In a separate bowl, whisk together the remaining dry ingredients (minus the flake salt), then add to mixer bowl 1/3 at a time, allowing to incorporate at low speed. Remove the bowl from the mixer and stir in chocolate chips by hand.
Form 24 equal balls of the dough by hand and refrigerate for at least one hour.
Preheat your oven to 350 degrees and bake 12 dough balls at a time on a sheet pan for 14-16 minutes. Sprinkle with flake salt and let cool.

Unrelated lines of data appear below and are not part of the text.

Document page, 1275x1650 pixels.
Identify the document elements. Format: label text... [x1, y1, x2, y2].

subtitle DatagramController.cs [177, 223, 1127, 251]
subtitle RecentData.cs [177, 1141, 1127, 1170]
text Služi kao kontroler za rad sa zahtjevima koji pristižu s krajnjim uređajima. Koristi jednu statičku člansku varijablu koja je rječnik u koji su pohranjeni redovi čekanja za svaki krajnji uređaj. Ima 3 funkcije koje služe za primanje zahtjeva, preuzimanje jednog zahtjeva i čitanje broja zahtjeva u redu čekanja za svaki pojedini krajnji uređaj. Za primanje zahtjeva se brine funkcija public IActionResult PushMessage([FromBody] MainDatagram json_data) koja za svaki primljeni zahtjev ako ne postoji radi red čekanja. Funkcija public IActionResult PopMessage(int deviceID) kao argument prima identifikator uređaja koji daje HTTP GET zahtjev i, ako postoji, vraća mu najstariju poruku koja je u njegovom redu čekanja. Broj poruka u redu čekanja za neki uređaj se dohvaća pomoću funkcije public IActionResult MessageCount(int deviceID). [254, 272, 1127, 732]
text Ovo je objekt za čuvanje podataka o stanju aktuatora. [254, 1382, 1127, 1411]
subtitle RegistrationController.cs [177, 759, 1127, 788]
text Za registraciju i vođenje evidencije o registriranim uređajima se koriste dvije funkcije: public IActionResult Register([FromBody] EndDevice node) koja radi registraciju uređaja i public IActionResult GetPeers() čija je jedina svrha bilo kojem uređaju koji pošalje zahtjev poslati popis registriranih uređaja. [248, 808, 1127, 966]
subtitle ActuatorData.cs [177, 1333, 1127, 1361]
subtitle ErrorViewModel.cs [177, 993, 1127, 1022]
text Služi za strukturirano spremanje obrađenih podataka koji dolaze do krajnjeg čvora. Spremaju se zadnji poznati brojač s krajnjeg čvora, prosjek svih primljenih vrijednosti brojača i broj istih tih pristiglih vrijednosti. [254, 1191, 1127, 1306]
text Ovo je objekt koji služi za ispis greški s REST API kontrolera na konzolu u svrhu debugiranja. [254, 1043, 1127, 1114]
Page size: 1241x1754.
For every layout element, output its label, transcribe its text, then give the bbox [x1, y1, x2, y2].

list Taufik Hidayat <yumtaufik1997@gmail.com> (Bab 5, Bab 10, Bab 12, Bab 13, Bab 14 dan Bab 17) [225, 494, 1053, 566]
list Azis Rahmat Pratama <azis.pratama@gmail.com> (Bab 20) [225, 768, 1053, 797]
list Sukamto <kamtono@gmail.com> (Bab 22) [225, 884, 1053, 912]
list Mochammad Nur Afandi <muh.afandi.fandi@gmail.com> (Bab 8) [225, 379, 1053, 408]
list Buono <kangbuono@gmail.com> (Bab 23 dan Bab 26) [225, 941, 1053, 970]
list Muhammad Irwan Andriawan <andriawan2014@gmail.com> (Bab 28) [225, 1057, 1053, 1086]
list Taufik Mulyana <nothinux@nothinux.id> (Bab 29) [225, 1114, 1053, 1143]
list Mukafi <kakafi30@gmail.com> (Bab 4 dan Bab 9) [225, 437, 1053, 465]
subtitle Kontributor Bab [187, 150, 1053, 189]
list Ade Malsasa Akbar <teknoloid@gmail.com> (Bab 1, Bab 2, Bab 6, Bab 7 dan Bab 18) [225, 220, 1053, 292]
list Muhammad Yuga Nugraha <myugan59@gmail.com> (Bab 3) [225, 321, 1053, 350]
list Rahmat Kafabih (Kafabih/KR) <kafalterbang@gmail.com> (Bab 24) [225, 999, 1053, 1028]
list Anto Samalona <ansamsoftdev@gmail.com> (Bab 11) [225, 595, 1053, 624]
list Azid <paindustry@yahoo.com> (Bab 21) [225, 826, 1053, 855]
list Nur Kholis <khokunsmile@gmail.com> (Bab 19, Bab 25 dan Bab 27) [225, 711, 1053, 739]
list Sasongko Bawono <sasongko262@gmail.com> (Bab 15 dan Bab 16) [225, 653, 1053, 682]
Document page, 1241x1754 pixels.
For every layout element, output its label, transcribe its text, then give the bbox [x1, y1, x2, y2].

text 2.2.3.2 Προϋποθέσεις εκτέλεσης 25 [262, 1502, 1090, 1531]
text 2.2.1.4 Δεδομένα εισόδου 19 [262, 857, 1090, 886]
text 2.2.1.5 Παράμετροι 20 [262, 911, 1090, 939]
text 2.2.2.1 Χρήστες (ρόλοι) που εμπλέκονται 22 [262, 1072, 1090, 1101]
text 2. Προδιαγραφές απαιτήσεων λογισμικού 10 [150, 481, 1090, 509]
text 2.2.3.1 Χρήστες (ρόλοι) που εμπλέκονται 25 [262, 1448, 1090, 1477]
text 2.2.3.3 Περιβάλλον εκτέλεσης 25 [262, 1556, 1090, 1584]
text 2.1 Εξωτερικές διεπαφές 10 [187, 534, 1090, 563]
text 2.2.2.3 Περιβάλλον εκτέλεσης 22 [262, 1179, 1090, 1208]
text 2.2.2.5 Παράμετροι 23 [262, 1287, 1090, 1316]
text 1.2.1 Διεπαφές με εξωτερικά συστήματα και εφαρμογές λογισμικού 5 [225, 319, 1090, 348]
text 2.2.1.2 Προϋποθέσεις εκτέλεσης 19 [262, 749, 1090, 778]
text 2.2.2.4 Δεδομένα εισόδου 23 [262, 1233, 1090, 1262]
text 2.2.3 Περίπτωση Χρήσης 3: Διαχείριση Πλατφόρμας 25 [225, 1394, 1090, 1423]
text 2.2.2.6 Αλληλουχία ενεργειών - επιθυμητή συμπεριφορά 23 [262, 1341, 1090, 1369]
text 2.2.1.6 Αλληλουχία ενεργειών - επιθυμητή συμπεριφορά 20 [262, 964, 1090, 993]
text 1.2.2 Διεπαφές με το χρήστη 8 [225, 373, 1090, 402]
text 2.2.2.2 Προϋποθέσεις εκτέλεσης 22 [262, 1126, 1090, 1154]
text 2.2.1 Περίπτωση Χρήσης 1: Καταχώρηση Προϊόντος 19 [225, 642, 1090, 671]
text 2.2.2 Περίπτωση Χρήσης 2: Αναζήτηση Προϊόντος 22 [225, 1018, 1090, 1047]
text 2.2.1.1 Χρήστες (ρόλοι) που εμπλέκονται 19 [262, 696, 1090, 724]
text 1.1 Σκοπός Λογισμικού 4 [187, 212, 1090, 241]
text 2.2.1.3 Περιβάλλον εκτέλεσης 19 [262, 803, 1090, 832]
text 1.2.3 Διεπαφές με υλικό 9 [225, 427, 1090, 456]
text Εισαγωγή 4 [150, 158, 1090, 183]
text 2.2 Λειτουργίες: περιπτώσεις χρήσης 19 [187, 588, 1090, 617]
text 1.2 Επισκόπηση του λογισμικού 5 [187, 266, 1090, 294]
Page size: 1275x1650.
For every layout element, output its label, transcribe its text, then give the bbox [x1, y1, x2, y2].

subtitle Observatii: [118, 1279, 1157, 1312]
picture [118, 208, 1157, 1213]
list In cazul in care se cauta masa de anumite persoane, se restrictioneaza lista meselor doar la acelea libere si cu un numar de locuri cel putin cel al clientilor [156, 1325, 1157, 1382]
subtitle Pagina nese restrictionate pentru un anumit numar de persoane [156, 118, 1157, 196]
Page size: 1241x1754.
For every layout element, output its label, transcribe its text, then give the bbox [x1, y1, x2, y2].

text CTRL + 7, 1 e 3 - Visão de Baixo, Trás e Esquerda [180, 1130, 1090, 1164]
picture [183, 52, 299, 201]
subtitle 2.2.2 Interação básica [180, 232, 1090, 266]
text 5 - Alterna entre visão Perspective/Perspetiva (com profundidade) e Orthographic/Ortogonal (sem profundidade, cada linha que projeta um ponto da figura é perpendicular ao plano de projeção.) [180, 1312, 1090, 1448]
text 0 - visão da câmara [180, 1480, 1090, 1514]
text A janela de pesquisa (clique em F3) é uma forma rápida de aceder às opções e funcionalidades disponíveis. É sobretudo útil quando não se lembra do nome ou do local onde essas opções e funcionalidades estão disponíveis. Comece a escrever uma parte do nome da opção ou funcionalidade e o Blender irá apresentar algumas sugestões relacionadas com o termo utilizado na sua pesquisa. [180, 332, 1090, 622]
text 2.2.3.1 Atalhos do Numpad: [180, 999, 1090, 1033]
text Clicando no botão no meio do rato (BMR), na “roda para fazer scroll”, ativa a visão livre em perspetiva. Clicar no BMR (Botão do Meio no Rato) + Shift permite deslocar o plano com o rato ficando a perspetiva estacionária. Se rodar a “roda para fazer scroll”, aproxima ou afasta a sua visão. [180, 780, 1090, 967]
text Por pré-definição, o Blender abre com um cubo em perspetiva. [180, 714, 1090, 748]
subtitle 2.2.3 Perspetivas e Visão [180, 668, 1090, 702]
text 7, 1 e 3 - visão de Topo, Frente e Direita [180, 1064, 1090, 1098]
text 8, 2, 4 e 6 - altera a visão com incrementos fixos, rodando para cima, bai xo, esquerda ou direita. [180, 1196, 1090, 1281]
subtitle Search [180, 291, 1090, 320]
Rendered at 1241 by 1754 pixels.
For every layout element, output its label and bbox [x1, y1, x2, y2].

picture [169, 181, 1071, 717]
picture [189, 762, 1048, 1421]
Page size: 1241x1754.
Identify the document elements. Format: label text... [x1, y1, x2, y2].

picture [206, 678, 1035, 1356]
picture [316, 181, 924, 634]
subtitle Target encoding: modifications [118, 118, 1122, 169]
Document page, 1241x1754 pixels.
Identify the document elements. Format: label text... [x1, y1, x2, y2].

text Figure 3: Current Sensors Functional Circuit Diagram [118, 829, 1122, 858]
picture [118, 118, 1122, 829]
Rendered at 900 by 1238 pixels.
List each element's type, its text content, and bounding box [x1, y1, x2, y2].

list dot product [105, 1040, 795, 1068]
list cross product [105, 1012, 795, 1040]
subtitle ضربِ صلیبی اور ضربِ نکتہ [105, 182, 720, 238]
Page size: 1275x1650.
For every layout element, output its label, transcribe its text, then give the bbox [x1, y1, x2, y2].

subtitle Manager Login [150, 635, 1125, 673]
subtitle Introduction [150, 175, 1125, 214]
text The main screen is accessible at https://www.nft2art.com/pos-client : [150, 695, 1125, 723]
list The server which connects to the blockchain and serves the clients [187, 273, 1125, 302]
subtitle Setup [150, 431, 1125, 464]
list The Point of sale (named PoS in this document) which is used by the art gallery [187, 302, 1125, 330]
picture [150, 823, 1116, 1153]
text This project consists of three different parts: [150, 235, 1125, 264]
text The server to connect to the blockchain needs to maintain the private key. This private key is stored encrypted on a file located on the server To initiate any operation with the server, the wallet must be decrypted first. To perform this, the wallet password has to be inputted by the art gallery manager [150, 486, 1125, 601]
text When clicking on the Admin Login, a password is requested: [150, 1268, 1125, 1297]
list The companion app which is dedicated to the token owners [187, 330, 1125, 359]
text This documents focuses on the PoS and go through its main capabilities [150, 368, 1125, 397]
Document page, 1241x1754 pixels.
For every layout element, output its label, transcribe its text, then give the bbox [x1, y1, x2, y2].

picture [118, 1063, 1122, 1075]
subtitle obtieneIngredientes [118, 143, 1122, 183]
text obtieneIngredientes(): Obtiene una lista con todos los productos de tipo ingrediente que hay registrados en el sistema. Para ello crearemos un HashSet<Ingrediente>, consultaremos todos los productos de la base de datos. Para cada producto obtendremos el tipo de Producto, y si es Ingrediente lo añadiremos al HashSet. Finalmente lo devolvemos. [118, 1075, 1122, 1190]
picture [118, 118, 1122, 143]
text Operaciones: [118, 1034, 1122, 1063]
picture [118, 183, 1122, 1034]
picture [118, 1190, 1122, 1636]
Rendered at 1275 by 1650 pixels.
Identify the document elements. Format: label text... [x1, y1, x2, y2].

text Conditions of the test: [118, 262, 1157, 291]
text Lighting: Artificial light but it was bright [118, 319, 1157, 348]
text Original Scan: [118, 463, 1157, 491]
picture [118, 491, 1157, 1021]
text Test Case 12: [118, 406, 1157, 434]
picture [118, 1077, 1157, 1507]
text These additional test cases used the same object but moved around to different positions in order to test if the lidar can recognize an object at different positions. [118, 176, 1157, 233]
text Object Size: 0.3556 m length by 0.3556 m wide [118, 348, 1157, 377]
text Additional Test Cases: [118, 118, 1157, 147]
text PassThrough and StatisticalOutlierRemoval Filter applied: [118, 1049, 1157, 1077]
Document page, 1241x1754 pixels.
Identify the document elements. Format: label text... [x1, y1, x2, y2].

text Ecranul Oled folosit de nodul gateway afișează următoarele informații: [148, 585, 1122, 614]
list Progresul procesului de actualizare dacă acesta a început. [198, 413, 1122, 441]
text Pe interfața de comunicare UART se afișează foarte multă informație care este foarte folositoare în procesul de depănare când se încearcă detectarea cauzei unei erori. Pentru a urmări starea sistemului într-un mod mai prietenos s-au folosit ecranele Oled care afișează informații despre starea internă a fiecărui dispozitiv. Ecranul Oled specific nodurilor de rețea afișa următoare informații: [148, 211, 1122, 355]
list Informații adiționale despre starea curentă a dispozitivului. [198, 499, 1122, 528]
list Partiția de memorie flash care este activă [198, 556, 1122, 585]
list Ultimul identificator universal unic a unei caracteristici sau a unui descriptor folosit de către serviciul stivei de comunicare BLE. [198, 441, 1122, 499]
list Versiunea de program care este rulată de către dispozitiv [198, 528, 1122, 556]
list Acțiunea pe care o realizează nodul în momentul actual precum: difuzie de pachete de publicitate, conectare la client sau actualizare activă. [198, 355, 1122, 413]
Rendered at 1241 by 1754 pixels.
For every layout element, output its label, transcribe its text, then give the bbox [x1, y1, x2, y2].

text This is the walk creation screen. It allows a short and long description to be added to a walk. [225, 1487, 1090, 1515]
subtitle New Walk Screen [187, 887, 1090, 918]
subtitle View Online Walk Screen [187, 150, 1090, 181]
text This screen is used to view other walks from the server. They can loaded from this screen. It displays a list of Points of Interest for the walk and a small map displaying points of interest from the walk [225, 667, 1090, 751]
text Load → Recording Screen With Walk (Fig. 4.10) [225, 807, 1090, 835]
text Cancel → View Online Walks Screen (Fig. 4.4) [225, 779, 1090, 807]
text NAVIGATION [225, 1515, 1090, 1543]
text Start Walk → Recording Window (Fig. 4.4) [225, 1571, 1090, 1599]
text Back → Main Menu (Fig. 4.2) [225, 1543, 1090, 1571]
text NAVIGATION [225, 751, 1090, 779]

After the cookies have cooled, working with clean, gloved hands, form a medium scoop of Vanilla Bean Ice Cream into a patty using the warmth of your hands. Place the formed scoop onto a cookie and repeat for 12 cookies, then top with the remaining 12. Serve immediately and enjoy.
Tip: You can scoop and shape your ice cream in advance and hold in the freezer, just be sure to wrap tightly in plastic wrap to avoid crystal or off flavors.